**Task directions:** Produce an exact copy of all the records.

**Raw records:**
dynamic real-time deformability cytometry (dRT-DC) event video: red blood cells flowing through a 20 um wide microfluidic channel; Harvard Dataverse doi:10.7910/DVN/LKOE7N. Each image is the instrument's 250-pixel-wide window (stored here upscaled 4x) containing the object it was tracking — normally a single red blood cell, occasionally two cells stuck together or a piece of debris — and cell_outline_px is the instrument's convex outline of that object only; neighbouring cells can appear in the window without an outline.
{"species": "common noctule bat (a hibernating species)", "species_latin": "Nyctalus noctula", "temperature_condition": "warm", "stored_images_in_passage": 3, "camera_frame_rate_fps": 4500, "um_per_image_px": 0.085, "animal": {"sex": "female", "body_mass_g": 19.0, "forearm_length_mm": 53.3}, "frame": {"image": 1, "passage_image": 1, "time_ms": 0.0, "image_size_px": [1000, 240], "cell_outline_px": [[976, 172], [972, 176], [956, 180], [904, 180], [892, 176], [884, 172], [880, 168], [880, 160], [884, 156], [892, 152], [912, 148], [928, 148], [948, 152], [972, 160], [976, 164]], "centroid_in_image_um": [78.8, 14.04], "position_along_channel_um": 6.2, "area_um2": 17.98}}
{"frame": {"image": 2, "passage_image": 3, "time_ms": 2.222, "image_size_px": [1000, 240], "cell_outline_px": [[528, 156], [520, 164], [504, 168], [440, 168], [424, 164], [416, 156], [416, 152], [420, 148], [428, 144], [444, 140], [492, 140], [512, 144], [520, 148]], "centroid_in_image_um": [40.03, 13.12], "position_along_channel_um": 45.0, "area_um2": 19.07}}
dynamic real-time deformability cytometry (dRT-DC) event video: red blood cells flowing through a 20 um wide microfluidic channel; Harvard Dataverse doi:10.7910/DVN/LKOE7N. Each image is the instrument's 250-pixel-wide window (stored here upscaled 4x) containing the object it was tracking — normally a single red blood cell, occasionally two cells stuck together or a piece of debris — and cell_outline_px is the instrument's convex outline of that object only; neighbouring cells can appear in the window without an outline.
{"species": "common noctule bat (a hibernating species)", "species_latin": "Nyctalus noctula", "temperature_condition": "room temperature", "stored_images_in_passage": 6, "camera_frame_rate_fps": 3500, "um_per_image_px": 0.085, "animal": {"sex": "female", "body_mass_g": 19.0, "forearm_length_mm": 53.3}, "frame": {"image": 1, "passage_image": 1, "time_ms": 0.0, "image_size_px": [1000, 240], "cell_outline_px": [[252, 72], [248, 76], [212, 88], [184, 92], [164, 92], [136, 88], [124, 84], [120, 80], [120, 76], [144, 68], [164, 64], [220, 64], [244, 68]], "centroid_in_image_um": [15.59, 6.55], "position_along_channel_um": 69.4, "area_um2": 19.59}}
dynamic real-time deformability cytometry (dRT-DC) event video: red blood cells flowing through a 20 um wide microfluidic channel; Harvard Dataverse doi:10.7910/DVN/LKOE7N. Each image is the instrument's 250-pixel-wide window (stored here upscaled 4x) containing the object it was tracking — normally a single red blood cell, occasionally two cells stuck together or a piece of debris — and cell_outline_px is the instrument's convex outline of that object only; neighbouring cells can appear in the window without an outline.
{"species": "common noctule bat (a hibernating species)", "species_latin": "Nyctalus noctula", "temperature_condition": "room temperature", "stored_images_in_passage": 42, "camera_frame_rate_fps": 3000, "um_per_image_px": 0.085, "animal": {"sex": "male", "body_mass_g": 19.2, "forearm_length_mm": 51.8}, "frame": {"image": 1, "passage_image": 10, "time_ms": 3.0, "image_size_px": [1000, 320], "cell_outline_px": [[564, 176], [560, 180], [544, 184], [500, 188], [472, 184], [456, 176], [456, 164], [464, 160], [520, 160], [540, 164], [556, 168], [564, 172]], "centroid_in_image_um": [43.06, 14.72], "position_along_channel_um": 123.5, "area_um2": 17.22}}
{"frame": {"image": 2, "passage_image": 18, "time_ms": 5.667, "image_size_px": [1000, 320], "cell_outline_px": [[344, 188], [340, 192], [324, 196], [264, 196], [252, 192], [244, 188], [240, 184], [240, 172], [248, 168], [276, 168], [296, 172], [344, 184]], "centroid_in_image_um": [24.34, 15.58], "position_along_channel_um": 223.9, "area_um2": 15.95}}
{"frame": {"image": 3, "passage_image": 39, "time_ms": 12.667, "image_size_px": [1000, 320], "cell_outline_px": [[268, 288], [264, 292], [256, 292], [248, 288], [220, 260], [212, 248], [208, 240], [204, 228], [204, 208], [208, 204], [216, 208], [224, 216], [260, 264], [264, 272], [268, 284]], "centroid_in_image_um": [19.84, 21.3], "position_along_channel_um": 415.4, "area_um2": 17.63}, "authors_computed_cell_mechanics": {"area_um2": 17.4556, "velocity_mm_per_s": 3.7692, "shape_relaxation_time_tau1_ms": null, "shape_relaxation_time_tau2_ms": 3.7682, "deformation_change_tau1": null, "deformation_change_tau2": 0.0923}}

**Reply:**
dynamic real-time deformability cytometry (dRT-DC) event video: red blood cells flowing through a 20 um wide microfluidic channel; Harvard Dataverse doi:10.7910/DVN/LKOE7N. Each image is the instrument's 250-pixel-wide window (stored here upscaled 4x) containing the object it was tracking — normally a single red blood cell, occasionally two cells stuck together or a piece of debris — and cell_outline_px is the instrument's convex outline of that object only; neighbouring cells can appear in the window without an outline.
{"species": "common noctule bat (a hibernating species)", "species_latin": "Nyctalus noctula", "temperature_condition": "warm", "stored_images_in_passage": 3, "camera_frame_rate_fps": 4500, "um_per_image_px": 0.085, "animal": {"sex": "female", "body_mass_g": 19.0, "forearm_length_mm": 53.3}, "frame": {"image": 1, "passage_image": 1, "time_ms": 0.0, "image_size_px": [1000, 240], "cell_outline_px": [[976, 172], [972, 176], [956, 180], [904, 180], [892, 176], [884, 172], [880, 168], [880, 160], [884, 156], [892, 152], [912, 148], [928, 148], [948, 152], [972, 160], [976, 164]], "centroid_in_image_um": [78.8, 14.04], "position_along_channel_um": 6.2, "area_um2": 17.98}}
{"frame": {"image": 2, "passage_image": 3, "time_ms": 2.222, "image_size_px": [1000, 240], "cell_outline_px": [[528, 156], [520, 164], [504, 168], [440, 168], [424, 164], [416, 156], [416, 152], [420, 148], [428, 144], [444, 140], [492, 140], [512, 144], [520, 148]], "centroid_in_image_um": [40.03, 13.12], "position_along_channel_um": 45.0, "area_um2": 19.07}}
dynamic real-time deformability cytometry (dRT-DC) event video: red blood cells flowing through a 20 um wide microfluidic channel; Harvard Dataverse doi:10.7910/DVN/LKOE7N. Each image is the instrument's 250-pixel-wide window (stored here upscaled 4x) containing the object it was tracking — normally a single red blood cell, occasionally two cells stuck together or a piece of debris — and cell_outline_px is the instrument's convex outline of that object only; neighbouring cells can appear in the window without an outline.
{"species": "common noctule bat (a hibernating species)", "species_latin": "Nyctalus noctula", "temperature_condition": "room temperature", "stored_images_in_passage": 6, "camera_frame_rate_fps": 3500, "um_per_image_px": 0.085, "animal": {"sex": "female", "body_mass_g": 19.0, "forearm_length_mm": 53.3}, "frame": {"image": 1, "passage_image": 1, "time_ms": 0.0, "image_size_px": [1000, 240], "cell_outline_px": [[252, 72], [248, 76], [212, 88], [184, 92], [164, 92], [136, 88], [124, 84], [120, 80], [120, 76], [144, 68], [164, 64], [220, 64], [244, 68]], "centroid_in_image_um": [15.59, 6.55], "position_along_channel_um": 69.4, "area_um2": 19.59}}
dynamic real-time deformability cytometry (dRT-DC) event video: red blood cells flowing through a 20 um wide microfluidic channel; Harvard Dataverse doi:10.7910/DVN/LKOE7N. Each image is the instrument's 250-pixel-wide window (stored here upscaled 4x) containing the object it was tracking — normally a single red blood cell, occasionally two cells stuck together or a piece of debris — and cell_outline_px is the instrument's convex outline of that object only; neighbouring cells can appear in the window without an outline.
{"species": "common noctule bat (a hibernating species)", "species_latin": "Nyctalus noctula", "temperature_condition": "room temperature", "stored_images_in_passage": 42, "camera_frame_rate_fps": 3000, "um_per_image_px": 0.085, "animal": {"sex": "male", "body_mass_g": 19.2, "forearm_length_mm": 51.8}, "frame": {"image": 1, "passage_image": 10, "time_ms": 3.0, "image_size_px": [1000, 320], "cell_outline_px": [[564, 176], [560, 180], [544, 184], [500, 188], [472, 184], [456, 176], [456, 164], [464, 160], [520, 160], [540, 164], [556, 168], [564, 172]], "centroid_in_image_um": [43.06, 14.72], "position_along_channel_um": 123.5, "area_um2": 17.22}}
{"frame": {"image": 2, "passage_image": 18, "time_ms": 5.667, "image_size_px": [1000, 320], "cell_outline_px": [[344, 188], [340, 192], [324, 196], [264, 196], [252, 192], [244, 188], [240, 184], [240, 172], [248, 168], [276, 168], [296, 172], [344, 184]], "centroid_in_image_um": [24.34, 15.58], "position_along_channel_um": 223.9, "area_um2": 15.95}}
{"frame": {"image": 3, "passage_image": 39, "time_ms": 12.667, "image_size_px": [1000, 320], "cell_outline_px": [[268, 288], [264, 292], [256, 292], [248, 288], [220, 260], [212, 248], [208, 240], [204, 228], [204, 208], [208, 204], [216, 208], [224, 216], [260, 264], [264, 272], [268, 284]], "centroid_in_image_um": [19.84, 21.3], "position_along_channel_um": 415.4, "area_um2": 17.63}, "authors_computed_cell_mechanics": {"area_um2": 17.4556, "velocity_mm_per_s": 3.7692, "shape_relaxation_time_tau1_ms": null, "shape_relaxation_time_tau2_ms": 3.7682, "deformation_change_tau1": null, "deformation_change_tau2": 0.0923}}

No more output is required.